In his autobiography, Nathaniel Shilkret, Manager of the Victor Talking Machine Company's Foreign Department from about 1920 through 1926 and then Director of Light Music until 1933, notes that about a year after he hired Peer, Peer asked for a raise, which Shilkret approved. Shilkret comments on Peer's business acumen in making a very profitable trade for this raise: "[Victor executive] Walter Clark met Peer, who sold Clark an idea. No raise, but a royalty of one cent per record side that he would divide with the artist.... When I heard of this I was stunned. No one on the musical staff had been offered royalty for his arrangements or compositions, and here was a man collecting royalties with other men's compositions!” Peer was making $1 million/year in royalties at a time when the average American made $700 a year. By the 1930s, Peer helped pioneer the business arrangement where artists would get a share of the royalties from the copyright of their work as well as from record sales.

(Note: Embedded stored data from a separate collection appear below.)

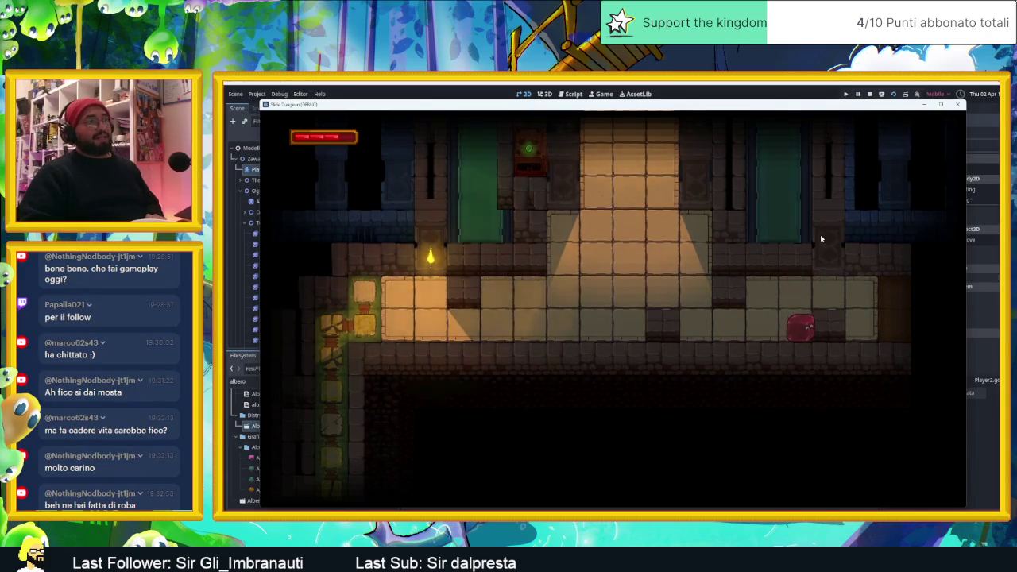
key(Left)
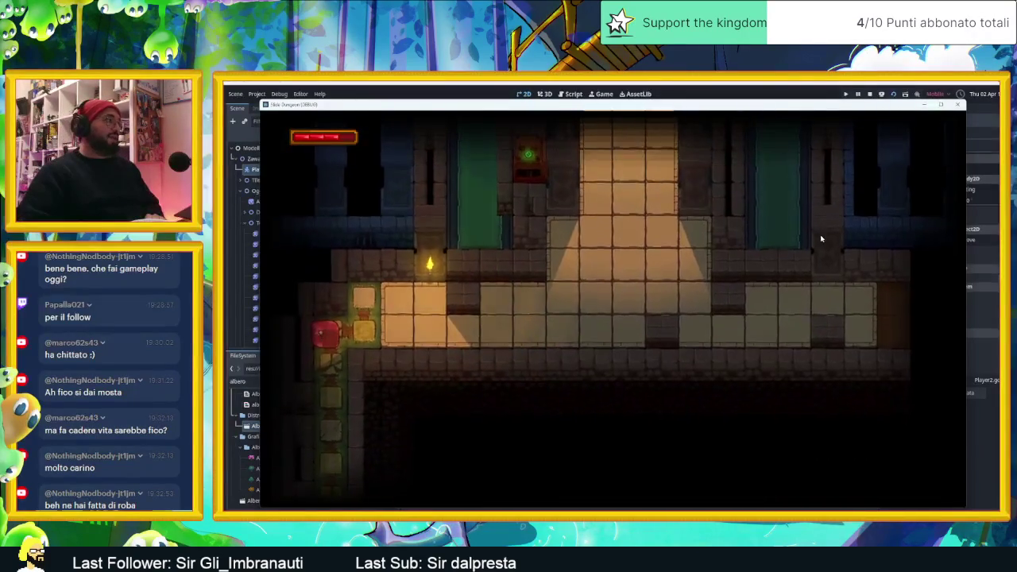
key(Down)
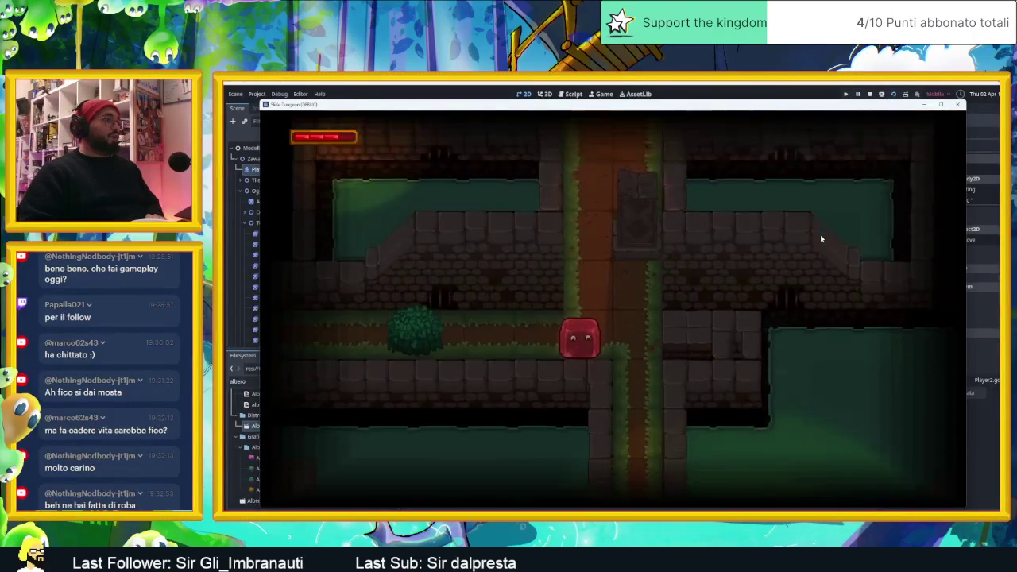
key(Down)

Peer went on to publish and record other country and jazz artists and songs through his company Southern Music Publishing Company. Fats Waller, Jelly Roll Morton, Louis Armstrong, and Count Basie were on Southern's roster. Then into popular music with songs such as Hoagy Carmichael and Stuart Gorrell's "Georgia On My Mind".

The company became influential in the 1930s, and success came through Peer's introducing Central American music to the world. In 1940, there was a major development when a dispute between the copyright organization American Society of Composers, Authors and Publishers (ASCAP) and US radio stations led to the inauguration of the rival Broadcast Music Incorporated (BMI). BMI supported music by blues, country and hillbilly artists, and Peer, through his Peer-International company, soon contributed a major part of BMI's catalogue.

Of the songs in Harry Smith’s Anthology of American Folk Music (1952), one third of the pre-war recordings deemed significant were done by Peer. He attributed the beginning of the modern folk era as 1923 when Peer went to Atlanta.

During and after World War II Peer published songs such as "Deep in the Heart of Texas" and "You Are My Sunshine" (sung by Jimmie Davis, covered by Bing Crosby and many others), "Humpty Dumpty Heart" (Glenn Miller), "You're Nobody till Somebody Loves You" (Russ Morgan), "The Three Caballeros" (Andrews Sisters), "Say A Prayer For The Boys Over There" (Deanna Durbin), "I Should Care", and "The Coffee Song" (both Frank Sinatra). In 1945, he published Jean Villard and Bert Reisfeld's composition "Les trois cloches" ("The Three Bells"), which was recorded by The Browns.

In the 1950s, Peer published "Mockingbird Hill", a million seller for Patti Page, "Sway" (Dean Martin and Bobby Rydell), and the novelty "I Know An Old Lady" (Burl Ives). Then came rock 'n' roll and Southern published hits by Buddy Holly, Little Richard, The Big Bopper, and The Platters.

Starting in the late 1940s, Peer took an avid interest in horticulture, growing and becoming an expert on camellias. He died in Hollywood, California, on January 19, 1960.

==Honors==
In 1955, Ralph S. Peer was awarded the Veitch Memorial Medal by the Royal Horticultural Society (RHS).

Peer was elected to the Country Music Hall of Fame in 1984 and the Blues Hall of Fame in 2020/2021.

== Legacy ==
In 2017, Peer was featured in the award-winning documentary series American Epic. Directed by Bernard MacMahon, the films featured restored audio recordings of Ralph Peer discussing how he found and recorded some of the first country, blues, and RnB musicians in the 1920s.